Первый – санобработка – лежит на лавке голый доходяга, и санитар выскребает его бритвой. Лезвие у бритвы черное и тупое. Санитар бреет сплеча, только клочья летят. Доходяга орет. «Не дергайся, падла, – кричит санитар, – сейчас вот отмахну все…» – и, сделав еще несколько взмахов, обтирает бритву о бедро клиента: «Следующий». Обработанный встает и, весь в бурых и белых клочьях, идет к парикмахеру. Парикмахер – мелкий чахоточный татарин с машинкой в руках. Он сажает клиента на табуретку и начинает стричь. Одной рукой он сжимает ему голову, другой гонит по ней машинку. Стрижет полосами: одна полоса, другая, третья! Все! Катись! Машинка старая, чиненная-перечиненная, ее все время заедает и забивает. Татарин, по-собачьи оскалясь, выдирает ее из головы вместе с волосами. Доходяга орет. Тогда парикмахер, оскалив мелкие зубы, пристукивает его машинкой по черепу и стряхивает с табуретки. В следующем отсеке перед окошечком, где раздают одежду, творится что-то уж совершенно невообразимое, свалка на футбольном поле. Здоровенные молодцы из той страшной породы, которую выращивают лагерные кухни, баня и санчасть, хватают вещи и кольца за кольцами швыряют в толпу. Кольца раскаленные, не дотронешься. Голые отскакивают, визжат, пищат, сбивают друг друга, ползают по полу, отыскивают свои метки. А над ними ухает вторая, четвертая, восьмая связка, и уж кого-то придавили к земле и он орет благим матом, кто-то влез в чужое, кто-то кому-то дал в лоб, и пошло, и пошло.
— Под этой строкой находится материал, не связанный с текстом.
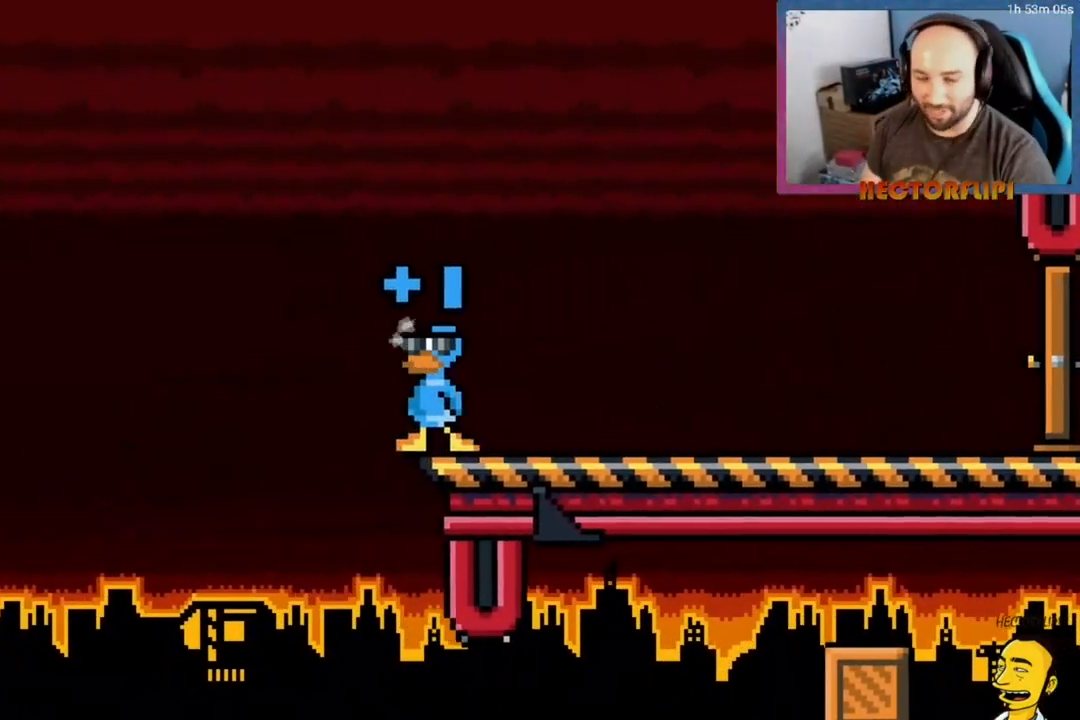
{"buttons": [], "right_stick": "center", "events": []}
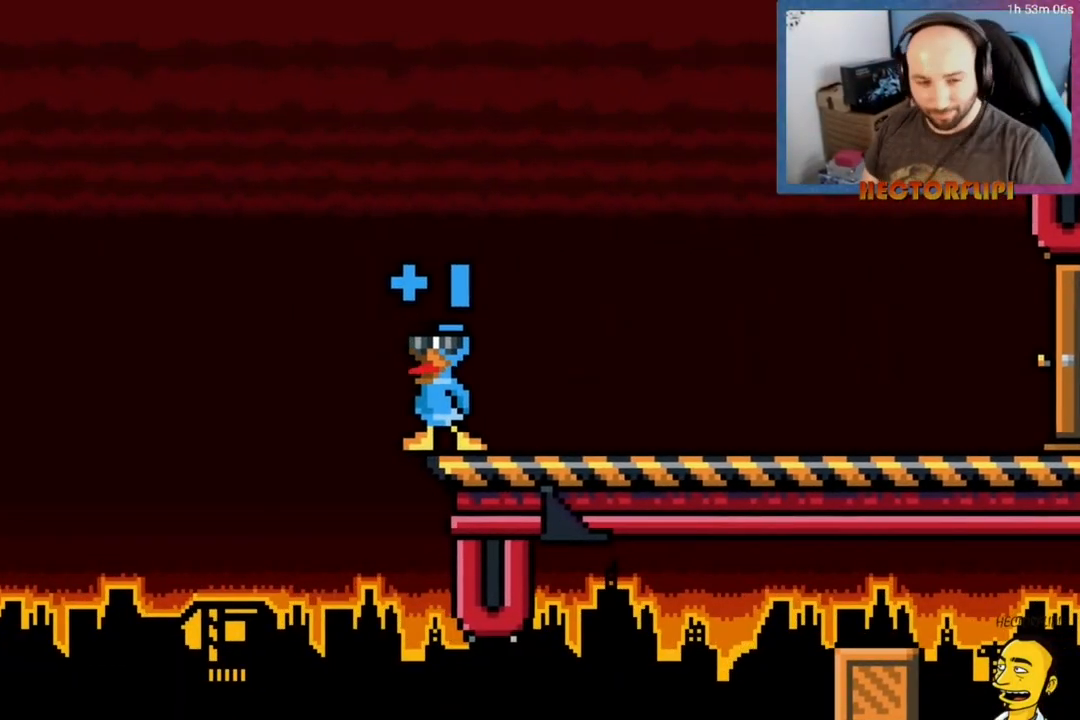
{"buttons": [], "right_stick": "center", "events": []}
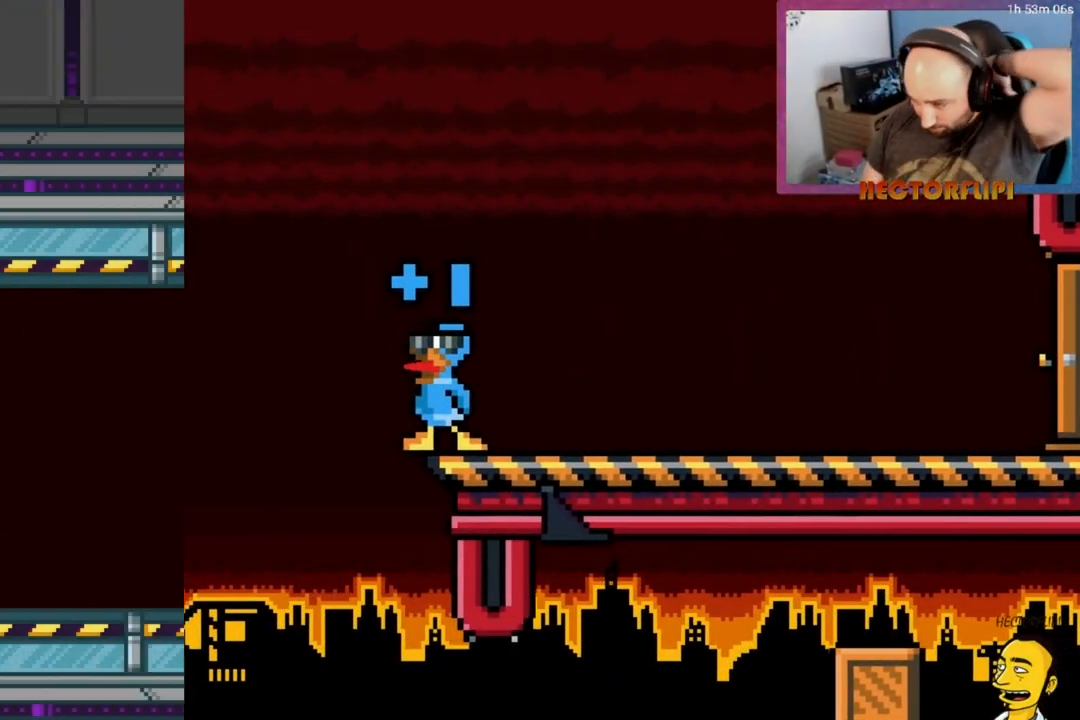
{"buttons": [], "right_stick": "center", "events": []}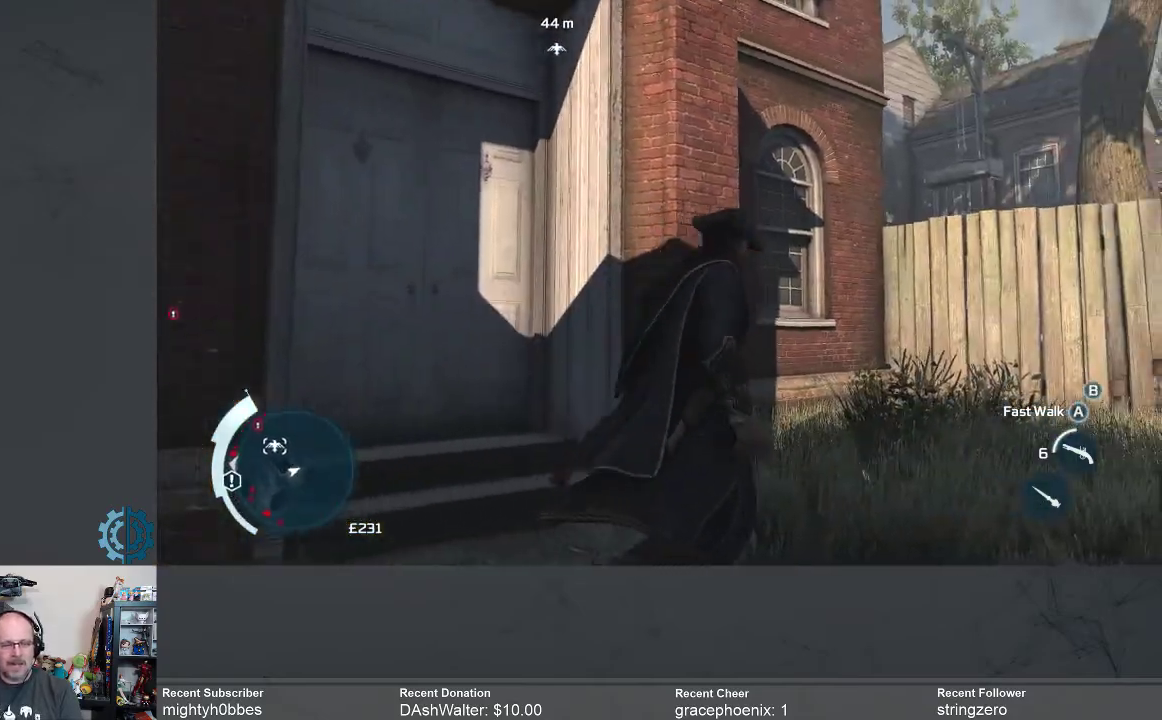
Gameplay with a controller (Xbox layout); each line is a JSON object with the inputs held at the frame after it. "events" lists button and stick changes between this image and that frame as [ms after this image, input, new state], when the widget could be followed in between.
{"buttons": [], "left_stick": "up", "right_stick": "up", "events": [[67, "right_stick", "left"], [233, "left_stick", "up"], [233, "right_stick", "up"]]}
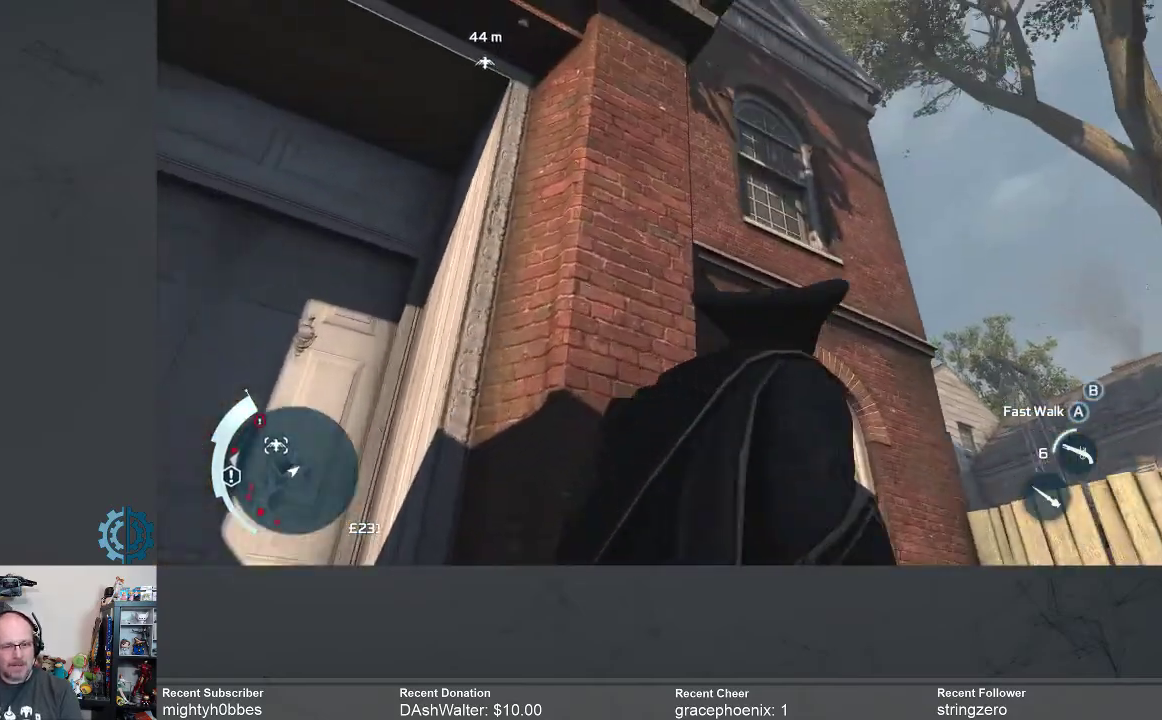
{"buttons": [], "left_stick": "up-right", "right_stick": "up-right", "events": [[300, "right_stick", "center"], [400, "right_stick", "up"], [467, "left_stick", "up-right"], [500, "right_stick", "up-right"]]}
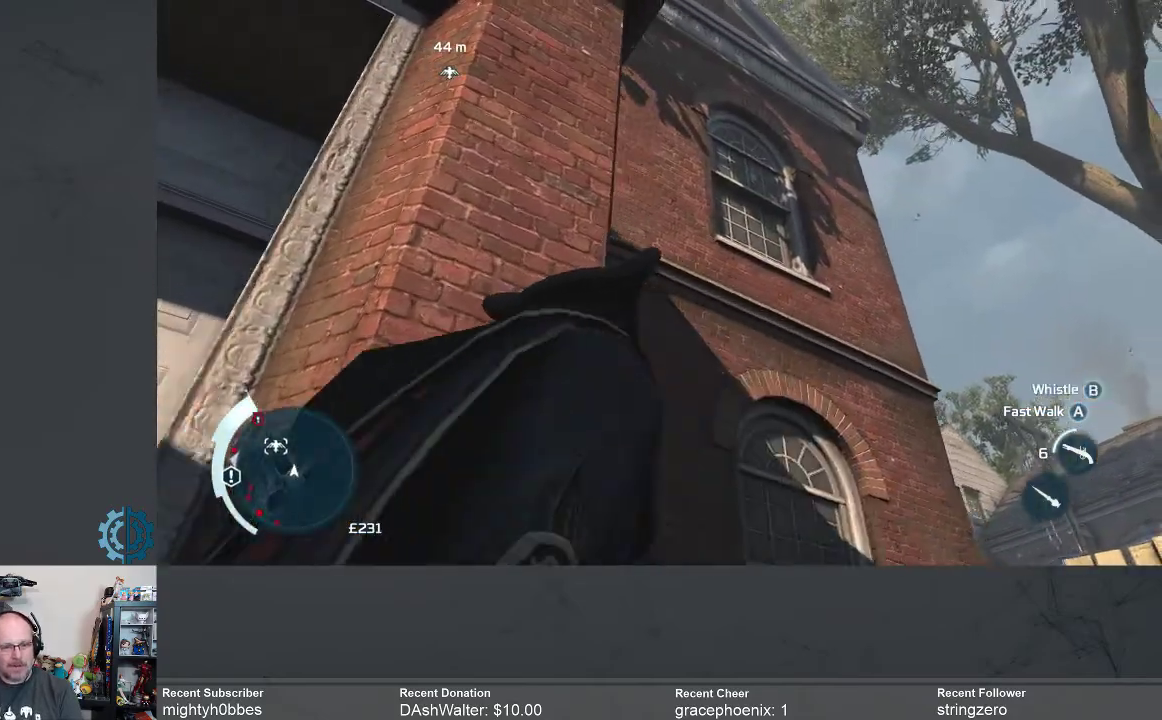
{"buttons": [], "left_stick": "right", "right_stick": "down-right", "events": [[33, "right_stick", "center"], [133, "right_stick", "down-left"], [267, "right_stick", "down"], [367, "left_stick", "right"], [367, "right_stick", "down-right"]]}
На полу двое стариков налетели друг на друга, брызгаются и душат. «Я тебя убью, гад», – шепелявит один. «Да я сам тебя убью, паразитина!» – мирно отвечает другой. И оба не могут подняться. А связки летят и летят. Шестая, седьмая, восьмая, четырнадцатая! Все! Окошко захлопывается. Я тоже стоял и ждал своих вещей. Но у меня поверх всего висела узкая заметная красная майка, поэтому я смотрел на эту кучу малу, а в нее не лез. И вдруг через вой и ор я опять услышал то же слово «ужас». Я обернулся. Это был он, конечно.
– Вы смотрите, – сказал он мне, – нет, не на этих, а туда-туда! В тот угол.
Я поглядел.
Это был уже четвертый отсек – дверь в тамбур. Около двери стояла лавка, на лавке сидели двое – полная, крупная, круглолицая, сероглазая красавица и в дымину пьяный опер Белкин в мокрой прокислой шинели и ужасных сапогах. На красавице была шубка с седоватым иглистым воротником – бобер, серая шляпка и боты с каракулевой опушкой. У нее были тонкие руки в черных тугих перчатках и держала она их поверх колен. А опер был грозно пьян, пьян в дымину, в гробовину, в свет и воздух, он шатался даже сидя, его несло по лавке, он смотрел на красавицу невидящими глазами и рубил резко и решительно: «Марья Григорьевна! Я вас люблю! Чтоб вы там не… не… не… но (пауза, он думает). Люблю! (Глубокомысленно морщит лоб.) Понимаете, вся моя жизнь, Марья Григорьевна… (Думает и ничего не придумывает.)… Люблю!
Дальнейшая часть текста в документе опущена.